Excerpted passage:
◇ ◇ ◇ ◇

April 29, 2024 at 3:19 pm
That is correct Phil, Yes, I change my mind about customer being in more than one group. based on it can you please help. Thank you
April 29, 2024 at 3:29 pm
OK, then ordering of the tests becomes important. Please specify the order in which the tests should be applied.
The absence of evidence is not evidence of absence
- Martin Rees
The absence of consumable DDL, sample data and desired results is, however, evidence of the absence of my response
- Phil Parkin
April 29, 2024 at 3:48 pm
Ok great. please with email first then phone nos second then addr&city (combined) last
please let me know if you need any more info. Thank you
April 29, 2024 at 3:52 pm
I mean in addr & city the combination has to match.
also please not all columns values are nullable so some times there is missed values in fields
Thank you Phil.
April 29, 2024 at 4:25 pm
I've done the emails, the phone numbers and unmatched in the code that follows. You can add the rest yourself.
--Rule 1 - E-mail match
WITH AllEmails
AS (SELECT c.Custno
,Email = c.email1
FROM #Customers1 c
UNION --Use instead of UNION ALL to make the results distinct
SELECT c.Custno
,Email = c.email2
FROM #Customers1 c)
,matches
AS (SELECT a.Email
,ct = COUNT (*)
FROM AllEmails a
GROUP BY a.Email
HAVING COUNT (*) > 1)
INSERT #Grouped
(
GroupId
,CustomerId
)
SELECT GroupId = 1
,c.Custno
FROM #Customers1 c
CROSS JOIN matches m
WHERE c.email1 = m.Email
OR c.email2 = m.Email;
--Rule 2 - any phone number matches
WITH AllPhones
AS (SELECT c.Custno
,Phone = c.Res_Phone
FROM #Customers1 c
UNION --Use instead of UNION ALL to make the results distinct
SELECT c.Custno
,Phone = c.Bus_Phone
FROM #Customers1 c
UNION
SELECT c.Custno
,Phone = c.Fax_Phone
FROM #Customers1 c
UNION
SELECT c.Custno
,Phone = c.Marine_Phone
FROM #Customers1 c
UNION
SELECT c.Custno
,Phone = c.Pager_Phone
FROM #Customers1 c
UNION
SELECT c.Custno
,Phone = c.Other_Phone
FROM #Customers1 c)
,matches
AS (SELECT a.Phone
,ct = COUNT (*)
FROM AllPhones a
GROUP BY a.Phone
HAVING COUNT (*) > 1)
INSERT #Grouped
(
GroupId
,CustomerId
)
SELECT GroupId = 2
,c.Custno
FROM #Customers1 c
CROSS JOIN matches m
WHERE(
c.Res_Phone = m.Phone
OR c.Bus_Phone = m.Phone
OR c.Fax_Phone = m.Phone
OR c.Marine_Phone = m.Phone
OR c.Pager_Phone = m.Phone
OR c.Other_Phone = m.Phone
)

◇ ◇ ◇ ◇

Data listing:
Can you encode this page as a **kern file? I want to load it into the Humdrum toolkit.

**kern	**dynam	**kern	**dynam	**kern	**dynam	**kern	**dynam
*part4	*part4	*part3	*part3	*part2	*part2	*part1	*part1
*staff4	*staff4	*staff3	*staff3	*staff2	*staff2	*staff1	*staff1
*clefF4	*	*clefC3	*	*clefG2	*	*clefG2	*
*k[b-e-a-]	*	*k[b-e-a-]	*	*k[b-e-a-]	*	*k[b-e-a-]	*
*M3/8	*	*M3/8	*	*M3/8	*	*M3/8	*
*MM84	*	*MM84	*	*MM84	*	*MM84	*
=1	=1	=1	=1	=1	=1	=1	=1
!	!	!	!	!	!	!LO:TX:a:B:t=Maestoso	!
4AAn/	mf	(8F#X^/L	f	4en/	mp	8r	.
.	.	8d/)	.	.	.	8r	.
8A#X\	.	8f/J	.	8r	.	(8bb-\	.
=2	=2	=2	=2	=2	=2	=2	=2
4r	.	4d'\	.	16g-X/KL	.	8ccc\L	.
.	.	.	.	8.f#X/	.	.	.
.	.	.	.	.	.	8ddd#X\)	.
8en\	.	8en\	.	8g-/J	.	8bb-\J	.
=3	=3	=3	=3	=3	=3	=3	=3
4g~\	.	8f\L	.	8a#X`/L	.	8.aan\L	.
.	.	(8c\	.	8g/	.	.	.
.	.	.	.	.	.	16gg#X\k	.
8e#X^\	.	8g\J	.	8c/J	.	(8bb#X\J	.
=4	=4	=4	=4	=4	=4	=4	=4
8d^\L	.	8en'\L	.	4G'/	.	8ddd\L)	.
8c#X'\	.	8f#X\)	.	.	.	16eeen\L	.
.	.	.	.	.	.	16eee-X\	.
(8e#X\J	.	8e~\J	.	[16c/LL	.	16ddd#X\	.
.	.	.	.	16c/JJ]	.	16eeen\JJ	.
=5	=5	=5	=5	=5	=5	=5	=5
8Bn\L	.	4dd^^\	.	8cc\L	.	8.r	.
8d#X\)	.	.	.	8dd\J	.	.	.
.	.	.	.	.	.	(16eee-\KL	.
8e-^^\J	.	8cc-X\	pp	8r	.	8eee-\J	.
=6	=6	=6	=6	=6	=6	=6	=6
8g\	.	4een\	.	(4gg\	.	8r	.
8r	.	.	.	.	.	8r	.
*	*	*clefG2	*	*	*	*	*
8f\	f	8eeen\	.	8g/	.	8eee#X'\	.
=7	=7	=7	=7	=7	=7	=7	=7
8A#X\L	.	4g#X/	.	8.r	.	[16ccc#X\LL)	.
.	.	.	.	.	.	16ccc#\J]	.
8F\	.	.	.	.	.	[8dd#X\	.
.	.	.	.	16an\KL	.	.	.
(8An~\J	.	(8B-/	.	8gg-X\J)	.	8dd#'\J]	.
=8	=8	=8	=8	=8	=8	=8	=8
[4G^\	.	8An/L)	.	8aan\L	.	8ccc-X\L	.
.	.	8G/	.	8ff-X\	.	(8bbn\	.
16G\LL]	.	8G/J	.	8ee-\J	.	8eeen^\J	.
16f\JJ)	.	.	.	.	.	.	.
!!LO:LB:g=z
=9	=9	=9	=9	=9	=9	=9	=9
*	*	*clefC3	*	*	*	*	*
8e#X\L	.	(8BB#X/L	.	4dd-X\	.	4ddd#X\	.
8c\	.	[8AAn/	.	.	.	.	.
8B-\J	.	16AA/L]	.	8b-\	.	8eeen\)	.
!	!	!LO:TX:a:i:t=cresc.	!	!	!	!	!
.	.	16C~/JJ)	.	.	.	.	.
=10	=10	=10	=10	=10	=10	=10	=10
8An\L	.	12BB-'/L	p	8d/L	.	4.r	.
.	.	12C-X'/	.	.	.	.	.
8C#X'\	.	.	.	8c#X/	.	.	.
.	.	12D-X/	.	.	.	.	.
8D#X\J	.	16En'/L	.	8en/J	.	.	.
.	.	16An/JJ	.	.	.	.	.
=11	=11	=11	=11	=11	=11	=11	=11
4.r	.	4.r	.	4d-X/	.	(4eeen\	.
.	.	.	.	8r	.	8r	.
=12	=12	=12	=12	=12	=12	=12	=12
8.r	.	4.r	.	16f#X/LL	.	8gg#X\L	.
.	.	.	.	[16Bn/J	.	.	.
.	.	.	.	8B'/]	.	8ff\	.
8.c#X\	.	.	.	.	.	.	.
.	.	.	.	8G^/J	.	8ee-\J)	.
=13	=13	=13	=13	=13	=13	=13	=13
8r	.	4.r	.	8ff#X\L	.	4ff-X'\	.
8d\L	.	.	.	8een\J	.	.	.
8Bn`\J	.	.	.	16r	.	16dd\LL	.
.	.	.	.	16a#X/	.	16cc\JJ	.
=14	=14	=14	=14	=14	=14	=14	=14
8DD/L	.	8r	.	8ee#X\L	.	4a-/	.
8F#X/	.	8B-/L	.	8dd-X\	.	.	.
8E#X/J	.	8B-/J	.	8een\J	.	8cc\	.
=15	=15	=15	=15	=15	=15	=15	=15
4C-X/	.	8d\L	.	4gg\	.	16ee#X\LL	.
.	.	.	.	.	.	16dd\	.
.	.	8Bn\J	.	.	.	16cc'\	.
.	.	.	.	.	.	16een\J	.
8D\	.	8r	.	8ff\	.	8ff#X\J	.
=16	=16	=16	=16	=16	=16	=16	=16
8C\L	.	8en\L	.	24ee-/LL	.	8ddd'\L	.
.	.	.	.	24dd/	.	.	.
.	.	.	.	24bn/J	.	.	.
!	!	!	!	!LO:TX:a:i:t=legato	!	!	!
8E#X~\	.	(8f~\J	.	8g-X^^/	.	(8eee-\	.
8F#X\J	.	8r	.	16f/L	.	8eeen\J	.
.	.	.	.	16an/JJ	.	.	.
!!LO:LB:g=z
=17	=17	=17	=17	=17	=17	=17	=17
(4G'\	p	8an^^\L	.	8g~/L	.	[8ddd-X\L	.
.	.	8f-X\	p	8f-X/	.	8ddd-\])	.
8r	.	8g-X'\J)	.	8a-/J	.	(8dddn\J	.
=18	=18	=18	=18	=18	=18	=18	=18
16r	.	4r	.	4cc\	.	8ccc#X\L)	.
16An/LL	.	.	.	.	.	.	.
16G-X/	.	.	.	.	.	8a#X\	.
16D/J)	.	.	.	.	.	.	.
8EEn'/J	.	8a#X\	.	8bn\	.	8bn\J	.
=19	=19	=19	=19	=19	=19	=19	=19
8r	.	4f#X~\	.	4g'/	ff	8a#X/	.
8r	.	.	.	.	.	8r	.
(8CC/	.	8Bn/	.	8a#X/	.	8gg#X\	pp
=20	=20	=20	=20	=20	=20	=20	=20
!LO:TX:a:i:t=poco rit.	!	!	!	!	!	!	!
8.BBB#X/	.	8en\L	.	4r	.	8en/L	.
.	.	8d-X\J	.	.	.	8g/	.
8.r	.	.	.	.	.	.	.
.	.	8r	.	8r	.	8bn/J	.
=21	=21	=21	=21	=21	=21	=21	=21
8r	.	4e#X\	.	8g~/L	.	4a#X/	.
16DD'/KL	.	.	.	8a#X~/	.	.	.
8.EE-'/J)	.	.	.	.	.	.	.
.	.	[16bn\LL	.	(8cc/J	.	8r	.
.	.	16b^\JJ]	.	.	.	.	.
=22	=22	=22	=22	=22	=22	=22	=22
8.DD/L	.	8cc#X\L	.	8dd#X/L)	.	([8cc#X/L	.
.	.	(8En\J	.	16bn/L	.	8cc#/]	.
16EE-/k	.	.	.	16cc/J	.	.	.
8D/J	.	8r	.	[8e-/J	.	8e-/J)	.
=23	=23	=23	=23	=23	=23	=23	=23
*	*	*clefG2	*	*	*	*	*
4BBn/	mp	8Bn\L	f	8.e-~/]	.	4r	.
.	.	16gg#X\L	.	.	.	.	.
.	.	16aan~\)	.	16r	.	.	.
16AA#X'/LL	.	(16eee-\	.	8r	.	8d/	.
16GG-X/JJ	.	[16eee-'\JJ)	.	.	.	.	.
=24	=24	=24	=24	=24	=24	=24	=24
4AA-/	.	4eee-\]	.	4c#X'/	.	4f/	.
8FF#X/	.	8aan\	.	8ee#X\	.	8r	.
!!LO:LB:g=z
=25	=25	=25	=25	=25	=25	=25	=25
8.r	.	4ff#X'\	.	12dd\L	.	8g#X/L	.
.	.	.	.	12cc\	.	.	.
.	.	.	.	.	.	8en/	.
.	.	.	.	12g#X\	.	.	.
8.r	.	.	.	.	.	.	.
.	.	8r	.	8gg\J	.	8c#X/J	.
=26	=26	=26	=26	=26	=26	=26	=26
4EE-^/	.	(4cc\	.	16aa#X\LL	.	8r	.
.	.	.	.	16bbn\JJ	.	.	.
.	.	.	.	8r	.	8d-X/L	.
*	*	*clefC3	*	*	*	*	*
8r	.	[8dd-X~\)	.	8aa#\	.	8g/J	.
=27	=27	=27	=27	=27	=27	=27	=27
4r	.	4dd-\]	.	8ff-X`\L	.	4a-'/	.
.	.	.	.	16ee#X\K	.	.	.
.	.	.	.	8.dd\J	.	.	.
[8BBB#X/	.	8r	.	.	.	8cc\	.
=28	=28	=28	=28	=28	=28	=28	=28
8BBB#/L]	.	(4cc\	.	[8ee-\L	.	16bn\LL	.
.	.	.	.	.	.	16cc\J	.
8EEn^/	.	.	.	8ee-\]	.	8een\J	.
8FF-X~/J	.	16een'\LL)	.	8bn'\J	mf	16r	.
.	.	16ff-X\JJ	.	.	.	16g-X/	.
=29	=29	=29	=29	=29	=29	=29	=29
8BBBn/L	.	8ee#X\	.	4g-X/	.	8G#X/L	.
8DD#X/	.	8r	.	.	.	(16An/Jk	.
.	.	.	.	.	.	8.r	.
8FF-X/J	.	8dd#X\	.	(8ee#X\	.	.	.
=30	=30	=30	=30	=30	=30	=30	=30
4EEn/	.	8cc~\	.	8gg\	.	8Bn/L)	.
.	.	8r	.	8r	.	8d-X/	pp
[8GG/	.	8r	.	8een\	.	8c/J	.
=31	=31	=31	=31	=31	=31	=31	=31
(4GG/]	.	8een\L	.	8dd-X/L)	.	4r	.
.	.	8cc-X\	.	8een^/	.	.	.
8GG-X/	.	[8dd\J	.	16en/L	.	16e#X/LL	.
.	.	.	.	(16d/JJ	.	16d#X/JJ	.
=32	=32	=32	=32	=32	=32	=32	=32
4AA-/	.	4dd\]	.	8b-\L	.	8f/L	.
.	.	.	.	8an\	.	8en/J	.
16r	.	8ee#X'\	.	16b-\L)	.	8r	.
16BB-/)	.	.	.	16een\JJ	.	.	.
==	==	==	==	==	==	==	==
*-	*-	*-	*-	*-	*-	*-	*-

◇ ◇ ◇ ◇

Tasks for this exercise:
1. In the forum thread, in what order did the poster ask for the matching tests to be applied?
2. Decide whether each statement agrees with the forum thread, answering yes or no and quoting the words that settle it: (a) The code uses UNION rather than UNION ALL so the results are distinct. (b) Phil's code covers the address and city match. (c) Customers matched on phone numbers are given GroupId 2.
The material bears no relation to the forum thread.

Task-by-task answers:
1. Email first, then phone numbers, then address and city combined last.

2.
(a) Yes: "--Use instead of UNION ALL to make the results distinct"
(b) No: "I've done the emails, the phone numbers and unmatched in the code that follows. You can add the rest yourself."
(c) Yes: "SELECT GroupId = 2"